◆ What is being asked ◆
Please write out the data again, swapping every "family" for "Family" and leaving everything else unchanged.

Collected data
----------

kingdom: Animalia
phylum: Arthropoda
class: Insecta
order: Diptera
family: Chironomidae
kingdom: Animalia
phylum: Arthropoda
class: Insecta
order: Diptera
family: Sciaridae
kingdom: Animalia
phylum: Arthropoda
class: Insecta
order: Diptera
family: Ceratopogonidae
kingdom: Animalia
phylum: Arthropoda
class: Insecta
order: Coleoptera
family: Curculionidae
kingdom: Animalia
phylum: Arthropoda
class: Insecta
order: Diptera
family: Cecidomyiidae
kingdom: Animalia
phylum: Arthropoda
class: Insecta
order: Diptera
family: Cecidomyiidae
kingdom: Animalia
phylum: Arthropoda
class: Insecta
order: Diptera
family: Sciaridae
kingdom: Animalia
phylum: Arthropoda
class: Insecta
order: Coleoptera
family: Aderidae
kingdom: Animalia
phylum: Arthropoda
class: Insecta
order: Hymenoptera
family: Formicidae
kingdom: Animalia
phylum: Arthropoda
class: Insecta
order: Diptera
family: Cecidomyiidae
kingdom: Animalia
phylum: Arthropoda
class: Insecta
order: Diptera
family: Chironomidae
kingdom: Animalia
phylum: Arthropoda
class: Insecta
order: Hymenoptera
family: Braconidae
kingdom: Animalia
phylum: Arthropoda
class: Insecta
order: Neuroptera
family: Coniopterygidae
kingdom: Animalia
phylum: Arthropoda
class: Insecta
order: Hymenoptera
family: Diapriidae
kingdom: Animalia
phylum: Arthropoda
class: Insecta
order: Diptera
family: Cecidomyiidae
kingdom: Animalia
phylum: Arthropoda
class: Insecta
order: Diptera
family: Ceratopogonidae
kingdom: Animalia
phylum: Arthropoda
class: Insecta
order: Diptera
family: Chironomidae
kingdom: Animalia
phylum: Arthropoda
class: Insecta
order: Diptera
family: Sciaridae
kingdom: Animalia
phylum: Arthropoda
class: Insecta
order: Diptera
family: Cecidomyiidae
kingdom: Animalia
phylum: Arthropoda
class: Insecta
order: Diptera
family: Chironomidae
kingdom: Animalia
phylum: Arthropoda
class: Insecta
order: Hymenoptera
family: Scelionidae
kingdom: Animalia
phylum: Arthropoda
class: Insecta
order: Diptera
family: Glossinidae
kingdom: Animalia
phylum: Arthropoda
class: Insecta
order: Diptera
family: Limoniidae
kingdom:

----------

◆ Solution to the problem ◆
kingdom: Animalia
phylum: Arthropoda
class: Insecta
order: Diptera
Family: Chironomidae
kingdom: Animalia
phylum: Arthropoda
class: Insecta
order: Diptera
Family: Sciaridae
kingdom: Animalia
phylum: Arthropoda
class: Insecta
order: Diptera
Family: Ceratopogonidae
kingdom: Animalia
phylum: Arthropoda
class: Insecta
order: Coleoptera
Family: Curculionidae
kingdom: Animalia
phylum: Arthropoda
class: Insecta
order: Diptera
Family: Cecidomyiidae
kingdom: Animalia
phylum: Arthropoda
class: Insecta
order: Diptera
Family: Cecidomyiidae
kingdom: Animalia
phylum: Arthropoda
class: Insecta
order: Diptera
Family: Sciaridae
kingdom: Animalia
phylum: Arthropoda
class: Insecta
order: Coleoptera
Family: Aderidae
kingdom: Animalia
phylum: Arthropoda
class: Insecta
order: Hymenoptera
Family: Formicidae
kingdom: Animalia
phylum: Arthropoda
class: Insecta
order: Diptera
Family: Cecidomyiidae
kingdom: Animalia
phylum: Arthropoda
class: Insecta
order: Diptera
Family: Chironomidae
kingdom: Animalia
phylum: Arthropoda
class: Insecta
order: Hymenoptera
Family: Braconidae
kingdom: Animalia
phylum: Arthropoda
class: Insecta
order: Neuroptera
Family: Coniopterygidae
kingdom: Animalia
phylum: Arthropoda
class: Insecta
order: Hymenoptera
Family: Diapriidae
kingdom: Animalia
phylum: Arthropoda
class: Insecta
order: Diptera
Family: Cecidomyiidae
kingdom: Animalia
phylum: Arthropoda
class: Insecta
order: Diptera
Family: Ceratopogonidae
kingdom: Animalia
phylum: Arthropoda
class: Insecta
order: Diptera
Family: Chironomidae
kingdom: Animalia
phylum: Arthropoda
class: Insecta
order: Diptera
Family: Sciaridae
kingdom: Animalia
phylum: Arthropoda
class: Insecta
order: Diptera
Family: Cecidomyiidae
kingdom: Animalia
phylum: Arthropoda
class: Insecta
order: Diptera
Family: Chironomidae
kingdom: Animalia
phylum: Arthropoda
class: Insecta
order: Hymenoptera
Family: Scelionidae
kingdom: Animalia
phylum: Arthropoda
class: Insecta
order: Diptera
Family: Glossinidae
kingdom: Animalia
phylum: Arthropoda
class: Insecta
order: Diptera
Family: Limoniidae
kingdom:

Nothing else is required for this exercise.